Aim of the exercise: The records below need to be repeated exactly, though not their pictures.

(Stored items)
────────────────────────────────────────

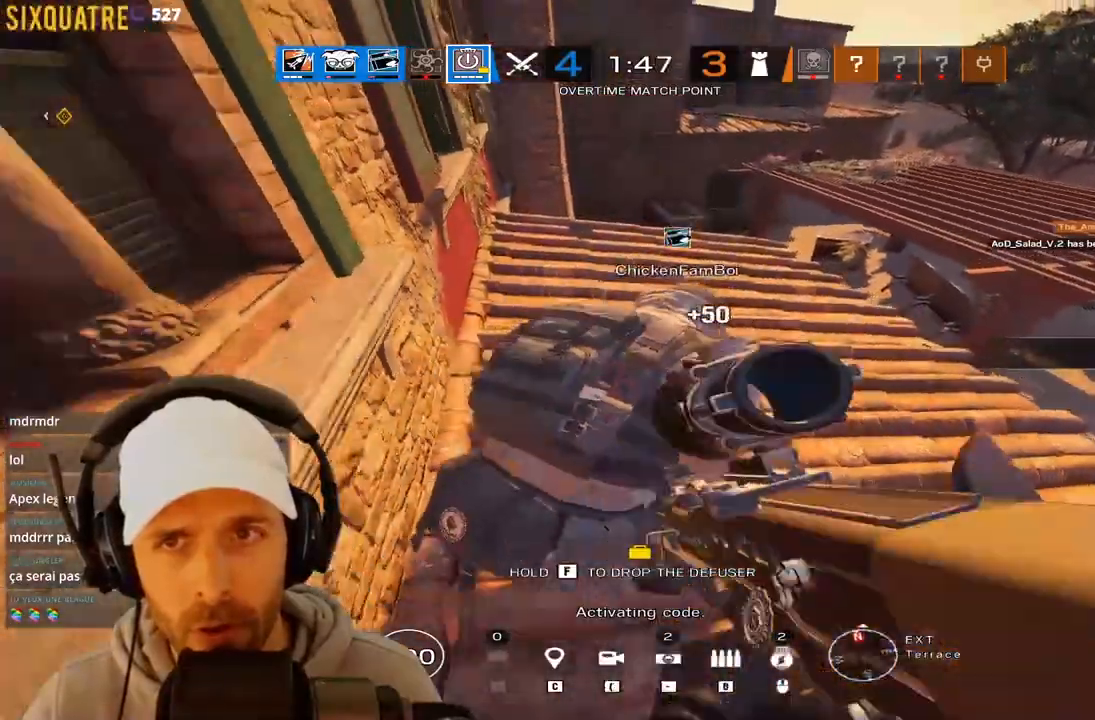
{"keys": [], "events": [[67, "f", "up"], [67, "q", "down"], [83, "s", "up"], [250, "q", "up"]]}
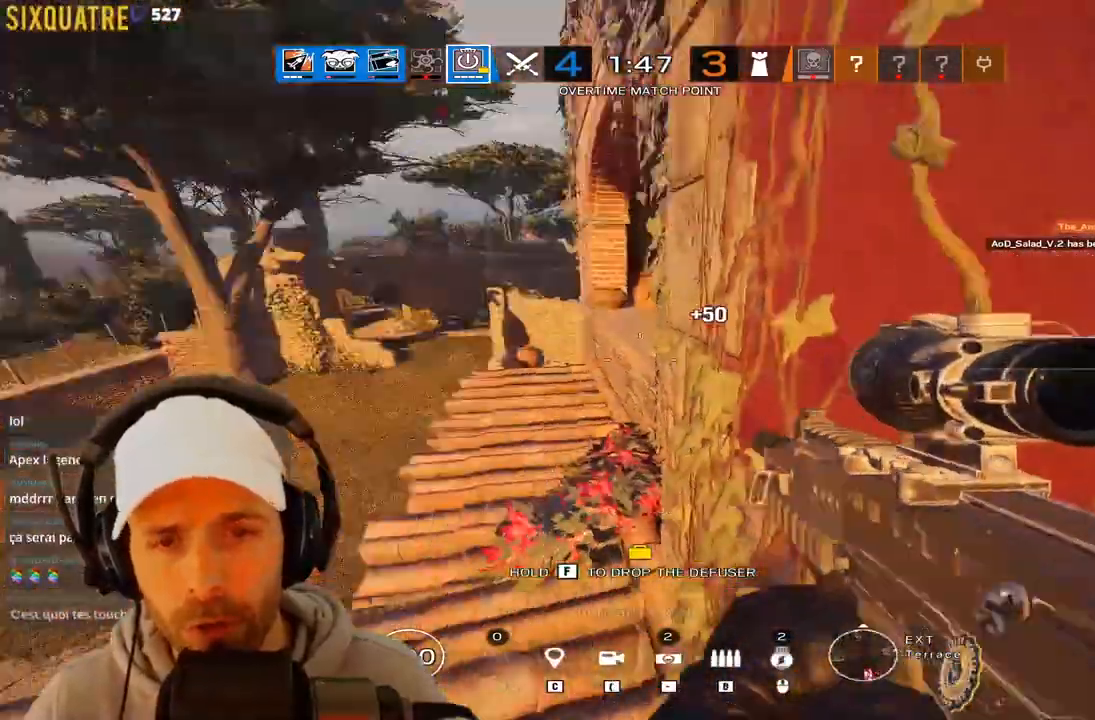
{"keys": ["q", "z"], "events": [[83, "q", "down"], [117, "z", "down"]]}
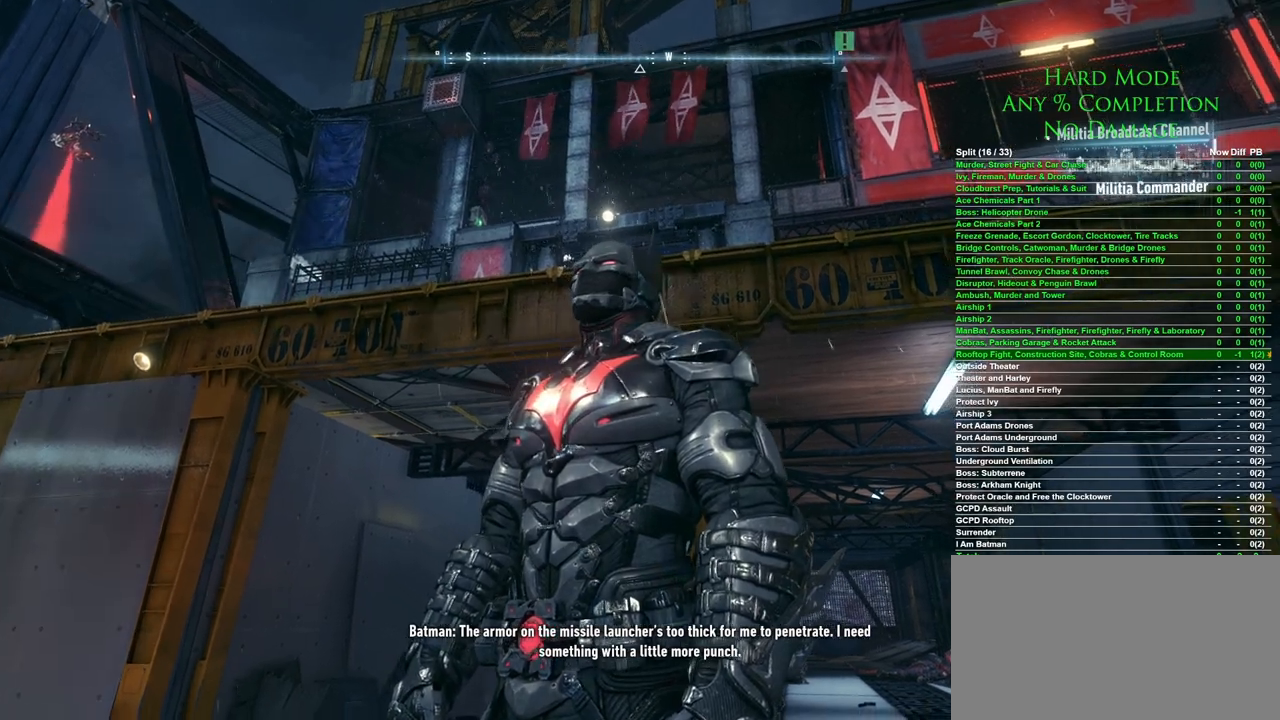
Gameplay with keyboard and mouse; each line is a JSON object with the keys and mouse buttons held at the frame after it. "events" lists presses ("down") and releases ("up") of "1", "2", "3", "4", "5", "a", "alt", "c", "caps_lock", "ctrl", "d", "e", "f", "g", "q", "r", "s", "shift", "space", "t", "tab", "v", "w", "x", "z", "mouse_left", "mouse_wheel" and "mouse_right" between this image and that frame as [ms after this image, input, new state], when the widget could be followed in between. "mouse_left", "mouse_wheel", "mouse_right" = the "left", "wheel", "right" buttons of the "mouse" list. No other keys are recorded. "wheel" means that the mouse wheel is clicked or scrolled. Mouse movement is not recorded.
{"keys": [], "mouse": [], "events": []}
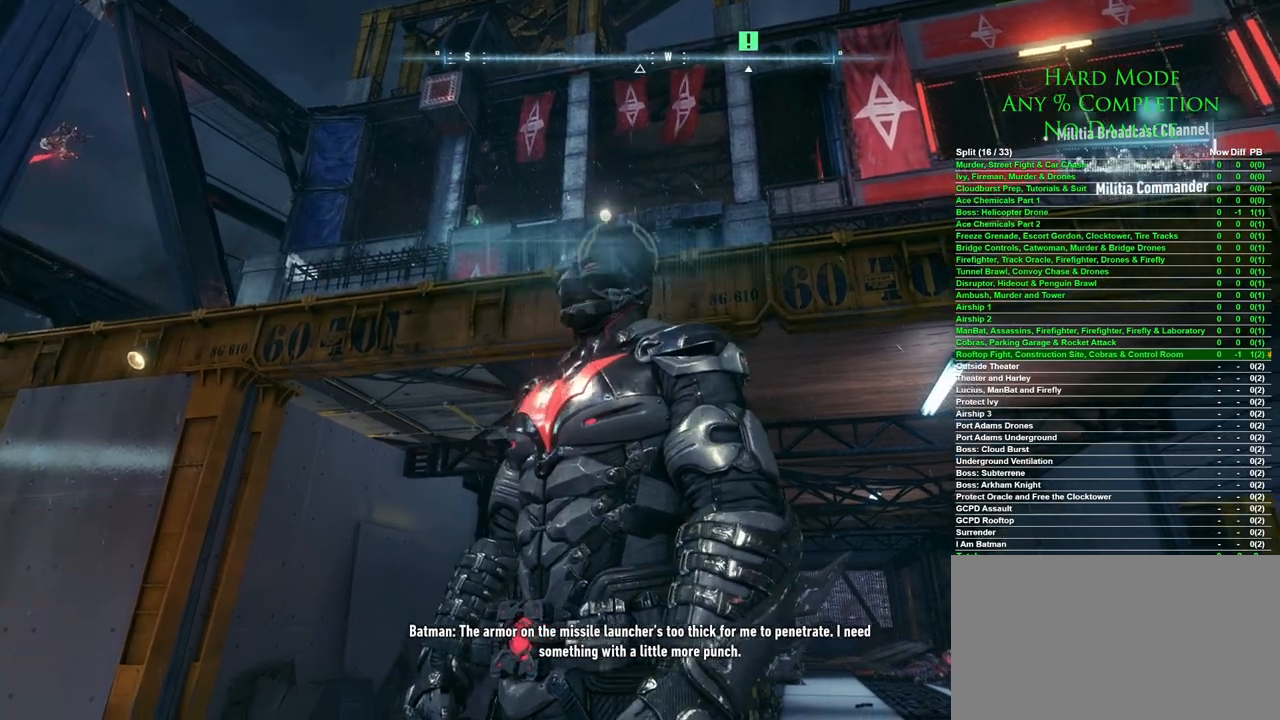
{"keys": [], "mouse": [], "events": [[83, "f", "down"], [217, "f", "up"]]}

────────────────────────────────────────

Answer box:
{"keys": [], "events": [[67, "f", "up"], [67, "q", "down"], [83, "s", "up"], [250, "q", "up"]]}
{"keys": ["q", "z"], "events": [[83, "q", "down"], [117, "z", "down"]]}
Gameplay with keyboard and mouse; each line is a JSON object with the keys and mouse buttons held at the frame after it. "events" lists presses ("down") and releases ("up") of "1", "2", "3", "4", "5", "a", "alt", "c", "caps_lock", "ctrl", "d", "e", "f", "g", "q", "r", "s", "shift", "space", "t", "tab", "v", "w", "x", "z", "mouse_left", "mouse_wheel" and "mouse_right" between this image and that frame as [ms after this image, input, new state], when the widget could be followed in between. "mouse_left", "mouse_wheel", "mouse_right" = the "left", "wheel", "right" buttons of the "mouse" list. No other keys are recorded. "wheel" means that the mouse wheel is clicked or scrolled. Mouse movement is not recorded.
{"keys": [], "mouse": [], "events": []}
{"keys": [], "mouse": [], "events": [[83, "f", "down"], [217, "f", "up"]]}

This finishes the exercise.